#### [TASK DESCRIPTION]
Please rewrite every line of the records below, replacing "Oporto" with "Porto" and keeping everything else unchanged.

Segment Start: EXCERPTED RECORDS

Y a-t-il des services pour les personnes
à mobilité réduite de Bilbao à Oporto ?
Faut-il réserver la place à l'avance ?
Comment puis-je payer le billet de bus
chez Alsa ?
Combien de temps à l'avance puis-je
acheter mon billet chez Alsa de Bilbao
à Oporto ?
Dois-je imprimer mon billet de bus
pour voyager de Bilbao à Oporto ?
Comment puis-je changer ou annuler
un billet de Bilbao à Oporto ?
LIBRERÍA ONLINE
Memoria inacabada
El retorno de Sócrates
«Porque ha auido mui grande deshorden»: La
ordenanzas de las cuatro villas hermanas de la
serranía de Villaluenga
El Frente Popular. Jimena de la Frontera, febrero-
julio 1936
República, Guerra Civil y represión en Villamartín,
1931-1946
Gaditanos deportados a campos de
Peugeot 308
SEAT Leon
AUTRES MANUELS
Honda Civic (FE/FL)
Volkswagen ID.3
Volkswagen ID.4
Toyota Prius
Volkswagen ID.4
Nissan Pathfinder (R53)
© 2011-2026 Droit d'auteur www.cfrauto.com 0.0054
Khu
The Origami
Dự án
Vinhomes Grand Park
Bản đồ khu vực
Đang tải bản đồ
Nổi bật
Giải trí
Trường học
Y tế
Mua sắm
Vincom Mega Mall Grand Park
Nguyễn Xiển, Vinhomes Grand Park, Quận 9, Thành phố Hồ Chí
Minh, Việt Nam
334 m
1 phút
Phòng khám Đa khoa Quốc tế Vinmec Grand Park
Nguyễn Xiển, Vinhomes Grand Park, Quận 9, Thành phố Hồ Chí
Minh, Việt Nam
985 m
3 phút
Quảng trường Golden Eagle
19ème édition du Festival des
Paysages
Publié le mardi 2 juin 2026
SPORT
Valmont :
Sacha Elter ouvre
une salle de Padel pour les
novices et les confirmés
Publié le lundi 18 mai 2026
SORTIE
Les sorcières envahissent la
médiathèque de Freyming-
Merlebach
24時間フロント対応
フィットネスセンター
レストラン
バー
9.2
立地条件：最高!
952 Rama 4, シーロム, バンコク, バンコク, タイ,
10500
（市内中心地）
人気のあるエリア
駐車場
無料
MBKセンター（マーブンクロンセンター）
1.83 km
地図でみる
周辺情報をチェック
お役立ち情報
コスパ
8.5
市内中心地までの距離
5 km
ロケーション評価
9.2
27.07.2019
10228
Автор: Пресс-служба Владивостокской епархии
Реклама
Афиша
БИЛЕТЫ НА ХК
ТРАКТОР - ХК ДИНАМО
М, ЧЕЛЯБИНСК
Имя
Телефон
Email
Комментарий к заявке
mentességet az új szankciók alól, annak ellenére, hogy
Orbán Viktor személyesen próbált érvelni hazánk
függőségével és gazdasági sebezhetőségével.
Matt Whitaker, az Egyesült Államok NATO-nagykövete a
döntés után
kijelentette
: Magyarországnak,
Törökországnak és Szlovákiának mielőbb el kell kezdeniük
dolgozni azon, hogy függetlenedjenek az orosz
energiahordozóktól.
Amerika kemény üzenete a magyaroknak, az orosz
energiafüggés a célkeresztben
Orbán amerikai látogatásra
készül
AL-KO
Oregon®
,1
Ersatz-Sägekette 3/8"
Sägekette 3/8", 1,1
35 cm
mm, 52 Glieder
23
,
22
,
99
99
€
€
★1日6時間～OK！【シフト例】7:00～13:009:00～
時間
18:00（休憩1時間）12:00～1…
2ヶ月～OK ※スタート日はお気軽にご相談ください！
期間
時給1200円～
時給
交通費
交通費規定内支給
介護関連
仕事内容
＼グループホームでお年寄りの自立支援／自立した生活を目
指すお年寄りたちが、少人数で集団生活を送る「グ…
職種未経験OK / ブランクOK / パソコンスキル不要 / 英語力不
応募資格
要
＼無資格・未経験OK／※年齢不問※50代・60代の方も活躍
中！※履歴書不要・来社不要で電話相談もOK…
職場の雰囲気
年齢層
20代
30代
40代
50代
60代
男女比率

Segment End: EXCERPTED RECORDS

#### [ANSWER FOR THE TASK]
Y a-t-il des services pour les personnes
à mobilité réduite de Bilbao à Porto ?
Faut-il réserver la place à l'avance ?
Comment puis-je payer le billet de bus
chez Alsa ?
Combien de temps à l'avance puis-je
acheter mon billet chez Alsa de Bilbao
à Porto ?
Dois-je imprimer mon billet de bus
pour voyager de Bilbao à Porto ?
Comment puis-je changer ou annuler
un billet de Bilbao à Porto ?
LIBRERÍA ONLINE
Memoria inacabada
El retorno de Sócrates
«Porque ha auido mui grande deshorden»: La
ordenanzas de las cuatro villas hermanas de la
serranía de Villaluenga
El Frente Popular. Jimena de la Frontera, febrero-
julio 1936
República, Guerra Civil y represión en Villamartín,
1931-1946
Gaditanos deportados a campos de
Peugeot 308
SEAT Leon
AUTRES MANUELS
Honda Civic (FE/FL)
Volkswagen ID.3
Volkswagen ID.4
Toyota Prius
Volkswagen ID.4
Nissan Pathfinder (R53)
© 2011-2026 Droit d'auteur www.cfrauto.com 0.0054
Khu
The Origami
Dự án
Vinhomes Grand Park
Bản đồ khu vực
Đang tải bản đồ
Nổi bật
Giải trí
Trường học
Y tế
Mua sắm
Vincom Mega Mall Grand Park
Nguyễn Xiển, Vinhomes Grand Park, Quận 9, Thành phố Hồ Chí
Minh, Việt Nam
334 m
1 phút
Phòng khám Đa khoa Quốc tế Vinmec Grand Park
Nguyễn Xiển, Vinhomes Grand Park, Quận 9, Thành phố Hồ Chí
Minh, Việt Nam
985 m
3 phút
Quảng trường Golden Eagle
19ème édition du Festival des
Paysages
Publié le mardi 2 juin 2026
SPORT
Valmont :
Sacha Elter ouvre
une salle de Padel pour les
novices et les confirmés
Publié le lundi 18 mai 2026
SORTIE
Les sorcières envahissent la
médiathèque de Freyming-
Merlebach
24時間フロント対応
フィットネスセンター
レストラン
バー
9.2
立地条件：最高!
952 Rama 4, シーロム, バンコク, バンコク, タイ,
10500
（市内中心地）
人気のあるエリア
駐車場
無料
MBKセンター（マーブンクロンセンター）
1.83 km
地図でみる
周辺情報をチェック
お役立ち情報
コスパ
8.5
市内中心地までの距離
5 km
ロケーション評価
9.2
27.07.2019
10228
Автор: Пресс-служба Владивостокской епархии
Реклама
Афиша
БИЛЕТЫ НА ХК
ТРАКТОР - ХК ДИНАМО
М, ЧЕЛЯБИНСК
Имя
Телефон
Email
Комментарий к заявке
mentességet az új szankciók alól, annak ellenére, hogy
Orbán Viktor személyesen próbált érvelni hazánk
függőségével és gazdasági sebezhetőségével.
Matt Whitaker, az Egyesült Államok NATO-nagykövete a
döntés után
kijelentette
: Magyarországnak,
Törökországnak és Szlovákiának mielőbb el kell kezdeniük
dolgozni azon, hogy függetlenedjenek az orosz
energiahordozóktól.
Amerika kemény üzenete a magyaroknak, az orosz
energiafüggés a célkeresztben
Orbán amerikai látogatásra
készül
AL-KO
Oregon®
,1
Ersatz-Sägekette 3/8"
Sägekette 3/8", 1,1
35 cm
mm, 52 Glieder
23
,
22
,
99
99
€
€
★1日6時間～OK！【シフト例】7:00～13:009:00～
時間
18:00（休憩1時間）12:00～1…
2ヶ月～OK ※スタート日はお気軽にご相談ください！
期間
時給1200円～
時給
交通費
交通費規定内支給
介護関連
仕事内容
＼グループホームでお年寄りの自立支援／自立した生活を目
指すお年寄りたちが、少人数で集団生活を送る「グ…
職種未経験OK / ブランクOK / パソコンスキル不要 / 英語力不
応募資格
要
＼無資格・未経験OK／※年齢不問※50代・60代の方も活躍
中！※履歴書不要・来社不要で電話相談もOK…
職場の雰囲気
年齢層
20代
30代
40代
50代
60代
男女比率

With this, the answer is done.